Funny thing about The Princess Bride -- Westley tells Buttercup about two things.  One is True Love:  "Death cannot stop true love. All it can do is delay it for a while;" and, "This is true love – you think this happens every day?"  The other is about life in general:  "Life is pain, Highness. Anyone who says differently is selling something."  So far, I think Westley was right on both counts.

There is pain.  But the True Love part changes the Pain part.  I have the pain of aging, the pain of Dealing With The Details of Daily Life (often, as amplified by multiple layers of Government Intrusion), the pain of not being able to do much about the pain suffered by those I love.  But at least it's not the pain of remorse, the pain of having your dreams haunted by The Ancient Booer: "Because you had love in your hands, and you gave it up!" 

"So bow down to her if you want, bow to her.

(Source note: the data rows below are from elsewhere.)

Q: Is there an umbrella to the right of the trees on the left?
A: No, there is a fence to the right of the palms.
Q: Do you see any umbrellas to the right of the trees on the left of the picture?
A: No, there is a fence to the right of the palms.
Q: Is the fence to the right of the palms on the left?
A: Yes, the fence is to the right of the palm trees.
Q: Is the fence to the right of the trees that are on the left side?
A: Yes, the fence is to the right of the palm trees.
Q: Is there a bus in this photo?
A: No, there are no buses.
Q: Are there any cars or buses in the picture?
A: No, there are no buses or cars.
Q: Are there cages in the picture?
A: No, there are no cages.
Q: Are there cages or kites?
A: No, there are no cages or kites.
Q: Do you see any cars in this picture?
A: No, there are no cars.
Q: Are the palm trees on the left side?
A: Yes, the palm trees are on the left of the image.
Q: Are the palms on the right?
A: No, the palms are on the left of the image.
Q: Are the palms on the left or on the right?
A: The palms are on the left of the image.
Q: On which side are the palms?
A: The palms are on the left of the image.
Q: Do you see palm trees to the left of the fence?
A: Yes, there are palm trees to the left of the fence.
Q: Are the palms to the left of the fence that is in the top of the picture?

Bow to the Queen of Slime, the Queen of Filth, the Queen of Putrescence. Boo. Boo. Rubbish. Filth. Slime. Muck. Boo. Boo. Boo!"

1/16/2015

Android Through-the-Looking-Glass Reader App

I got the Kindle reader app for my Samsung Galaxy 4 tablet.  Because I have that with me at work. 

Cons:  Harder to turn the page with your left hand. Battery goes down faster than Kindle Keyboard e-reader. If there's a built-in dictionary I haven't figured out how to use it. Harder to mark passages.  And so on.

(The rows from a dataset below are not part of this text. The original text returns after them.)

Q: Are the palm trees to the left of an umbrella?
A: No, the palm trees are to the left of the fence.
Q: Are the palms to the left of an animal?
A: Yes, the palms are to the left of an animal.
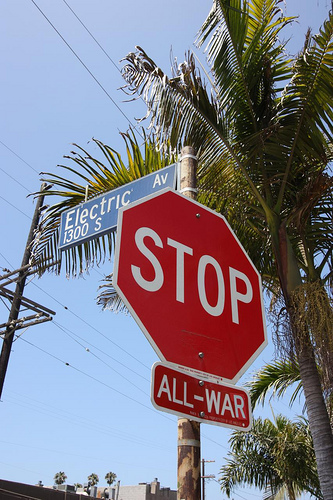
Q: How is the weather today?
A: It is sunny.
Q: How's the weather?
A: It is sunny.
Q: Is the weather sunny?
A: Yes, it is sunny.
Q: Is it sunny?
A: Yes, it is sunny.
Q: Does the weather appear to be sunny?
A: Yes, it is sunny.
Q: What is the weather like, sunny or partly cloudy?
A: It is sunny.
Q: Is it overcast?
A: No, it is sunny.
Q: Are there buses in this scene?
A: No, there are no buses.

Pros:  Well, it's there, so I can pick up that hard slog through Adam Smith's Theory of Moral Sentiment  during lunch and make some progress. 

Or can I???

The Android Kindle reader app has this little thing that tells you how much longer it is going to take to finish the book.  If you open the reader and then pay more attention to your salad than the book, you actually go into negative reading progress.  The more often I chip away at a few pages of 18th century philosophy, the farther away (in time) the app thinks I am from the end.  Over the last few sessions, I've seen my finish estimate go from 4 hours 30 minutes to 6 hours 40 minutes.  I feel like Alice in the Looking Glass world.

As Adam Smith would say, how frequently soever one makes application to endeavor to accomplish that to which all good will and firmness of purpose has set the effort toward the end in mind, never the less does the final attainment of the long sought after goal seem to vanish like morning mist.